The architectural insight

The roles in the Ralph loop have fundamentally different cognitive needs:

Role Cognitive task What it needs
Architect Planning, strategy, selection Strong reasoning, broad knowledge
Worker Code generation, tool use Strong code gen, structured output
Auditor Evaluation, judgment, verification Different perspective from the creator

The Auditor doesn't need to be SMARTER than the Architect. It needs to THINK DIFFERENTLY. Same model evaluating its own work has the same blind spots. A different model family catches systematic biases.

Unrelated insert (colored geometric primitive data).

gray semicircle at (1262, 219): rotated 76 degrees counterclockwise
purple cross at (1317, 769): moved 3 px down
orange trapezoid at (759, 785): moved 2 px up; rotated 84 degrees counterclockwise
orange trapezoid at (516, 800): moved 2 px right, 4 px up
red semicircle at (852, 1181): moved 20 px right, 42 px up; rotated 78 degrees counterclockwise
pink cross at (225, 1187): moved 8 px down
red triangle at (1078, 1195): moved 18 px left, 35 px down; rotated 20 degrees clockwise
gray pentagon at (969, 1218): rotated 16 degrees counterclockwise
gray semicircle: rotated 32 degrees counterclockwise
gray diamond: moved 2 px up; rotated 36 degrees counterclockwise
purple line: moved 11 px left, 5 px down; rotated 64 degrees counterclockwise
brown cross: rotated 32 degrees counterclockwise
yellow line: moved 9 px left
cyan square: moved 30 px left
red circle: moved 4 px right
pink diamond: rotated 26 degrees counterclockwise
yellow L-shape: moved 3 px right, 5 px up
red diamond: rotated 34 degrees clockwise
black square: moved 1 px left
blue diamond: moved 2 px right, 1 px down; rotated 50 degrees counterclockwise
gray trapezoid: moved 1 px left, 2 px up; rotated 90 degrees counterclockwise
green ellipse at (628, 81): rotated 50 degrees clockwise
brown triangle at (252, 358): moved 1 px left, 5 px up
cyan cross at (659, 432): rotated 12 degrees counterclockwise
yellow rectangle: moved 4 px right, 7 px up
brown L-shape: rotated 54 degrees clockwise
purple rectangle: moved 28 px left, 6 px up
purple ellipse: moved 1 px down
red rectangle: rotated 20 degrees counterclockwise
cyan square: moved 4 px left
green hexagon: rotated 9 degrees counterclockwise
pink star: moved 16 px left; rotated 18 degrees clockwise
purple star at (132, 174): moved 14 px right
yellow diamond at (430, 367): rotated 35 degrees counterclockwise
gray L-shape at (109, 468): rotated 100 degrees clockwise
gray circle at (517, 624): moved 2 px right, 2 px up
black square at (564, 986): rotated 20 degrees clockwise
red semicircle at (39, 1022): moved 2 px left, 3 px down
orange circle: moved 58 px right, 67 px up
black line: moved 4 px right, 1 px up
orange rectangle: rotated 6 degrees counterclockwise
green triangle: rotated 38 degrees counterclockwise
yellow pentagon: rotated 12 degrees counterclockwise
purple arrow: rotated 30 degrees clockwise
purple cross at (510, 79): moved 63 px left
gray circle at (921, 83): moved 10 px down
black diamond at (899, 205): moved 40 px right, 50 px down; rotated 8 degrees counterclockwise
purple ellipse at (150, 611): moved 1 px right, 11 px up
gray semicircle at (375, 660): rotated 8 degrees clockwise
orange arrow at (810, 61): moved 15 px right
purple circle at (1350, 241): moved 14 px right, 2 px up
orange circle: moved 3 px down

This is the red team / blue team principle applied to agentic AI.

The revised architecture

GPU(s) Role Model Why
0+1 Architect + Worker Gemma 4 31B NVFP4 (Google) Flagship for planning + code gen
2 Auditor Nemotron-3-Nano-30B NVFP4 (NVIDIA) Different model family for cross-evaluation
3 Available Future skills / mission-flexible

The expanded Auditor

The Auditor was also redesigned from a liveness checker to a real auditor:

Old: check_health → HEALTHY/UNHEALTHY → pass/fail New: check_health + stig_check_rule + read_recent_journal + revert

The expanded Auditor: 1. Checks mission app health (liveness) 2. Re-scans the specific STIG rule to verify the fix WORKED 3. Reads recent journal entries for side effects 4. Makes a judgment call with reasoning 5. Reverts if any of the above fail

This justifies the stronger model — a bash script can check liveness, but reasoning about whether a journal warning is a real problem or benign noise requires actual intelligence.

Why Nemotron specifically

  • NVIDIA-official NVFP4 — not a community quant, defensible for Federal
  • Different model family — Llama 3.3 derivative, different training data from Gemma
  • 30B total / 3B active — MoE architecture, fast per-token inference
  • Trained with 33% synthetic data for tool calling — directly relevant
  • Fits on single L4 — ~16-17 GB NVFP4, leaves headroom for KV cache
  • ~7-12% behind Gemma 4 on benchmarks — acceptable for evaluation role

Why GPU 3 stays free

"Available" beats forcing a role. The demo story: "3 GPUs running 2 model families for 3 agent roles, with a 4th GPU available for additional skills. This XR7620 isn't maxed out — it has room for the next mission."

Having headroom to grow is more important than seeing a config 100% utilized.